Since the 2010s, there have been multiple allegations of Giresun's modest port facilities being "functionally controlled" by Scimitar. Scimitar personnel, rather than the Trabzonian police or armed forces, provide security for the port. In 2019, the Kızgın Society alleged that the port was "headed by a former Soviet Navy captain employed by the organization previously known as PRMDS and now as Scimitar, and de facto owned by business magnate Ndirbek Musayev". Aside from Trabzon itself, the port is the only one in the country with a license granted by the state for the import and export of military weapons.

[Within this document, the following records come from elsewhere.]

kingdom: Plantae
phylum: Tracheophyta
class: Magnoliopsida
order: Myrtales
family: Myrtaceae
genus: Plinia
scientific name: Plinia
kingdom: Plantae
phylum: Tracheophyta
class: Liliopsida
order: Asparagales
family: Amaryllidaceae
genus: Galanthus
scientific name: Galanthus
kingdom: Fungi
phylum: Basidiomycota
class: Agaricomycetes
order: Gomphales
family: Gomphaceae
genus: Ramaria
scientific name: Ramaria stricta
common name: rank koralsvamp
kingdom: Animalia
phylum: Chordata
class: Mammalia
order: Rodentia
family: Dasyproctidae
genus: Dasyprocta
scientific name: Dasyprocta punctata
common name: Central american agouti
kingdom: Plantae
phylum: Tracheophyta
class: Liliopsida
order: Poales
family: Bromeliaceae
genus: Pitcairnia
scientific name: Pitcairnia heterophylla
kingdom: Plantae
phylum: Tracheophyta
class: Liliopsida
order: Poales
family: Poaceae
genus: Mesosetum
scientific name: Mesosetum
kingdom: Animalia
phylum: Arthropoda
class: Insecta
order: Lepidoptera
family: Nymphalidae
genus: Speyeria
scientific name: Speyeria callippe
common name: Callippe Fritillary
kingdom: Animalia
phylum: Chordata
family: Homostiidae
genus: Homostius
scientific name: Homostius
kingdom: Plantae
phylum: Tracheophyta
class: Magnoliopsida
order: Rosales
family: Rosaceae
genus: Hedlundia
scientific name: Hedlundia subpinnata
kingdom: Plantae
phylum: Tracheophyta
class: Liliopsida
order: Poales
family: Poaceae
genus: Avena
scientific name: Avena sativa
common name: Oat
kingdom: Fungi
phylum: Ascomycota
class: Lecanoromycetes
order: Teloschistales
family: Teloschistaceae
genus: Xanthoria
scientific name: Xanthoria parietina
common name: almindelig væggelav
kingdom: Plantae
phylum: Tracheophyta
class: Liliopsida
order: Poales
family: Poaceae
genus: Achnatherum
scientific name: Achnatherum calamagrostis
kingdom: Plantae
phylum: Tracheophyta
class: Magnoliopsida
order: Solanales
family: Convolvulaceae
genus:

During its early years of existence, Scimitar was reportedly armed with subpar weapons and little heavy or sophisticated equipment. During its contracts in Elazig and Dagestan, Scimitar primarily utilized the military infrastructure, arms, and kit of its local partners. It eventually came to amass a large stockpile of Soviet arms captured from the MLA in Dagestan and originally supplied by Chechnya. The firm was also able to purchase a number of previously unserviceable equipment types, including ex-Soviet Mi-17 helicopters, on regional gray and black markets in central Asia and restore them to working order. Prior to 2011, Serbia was Scimitar's leading supplier of military hardware, and large volumes of weapons, ammunition, and personal gear sourced from that country remain in service.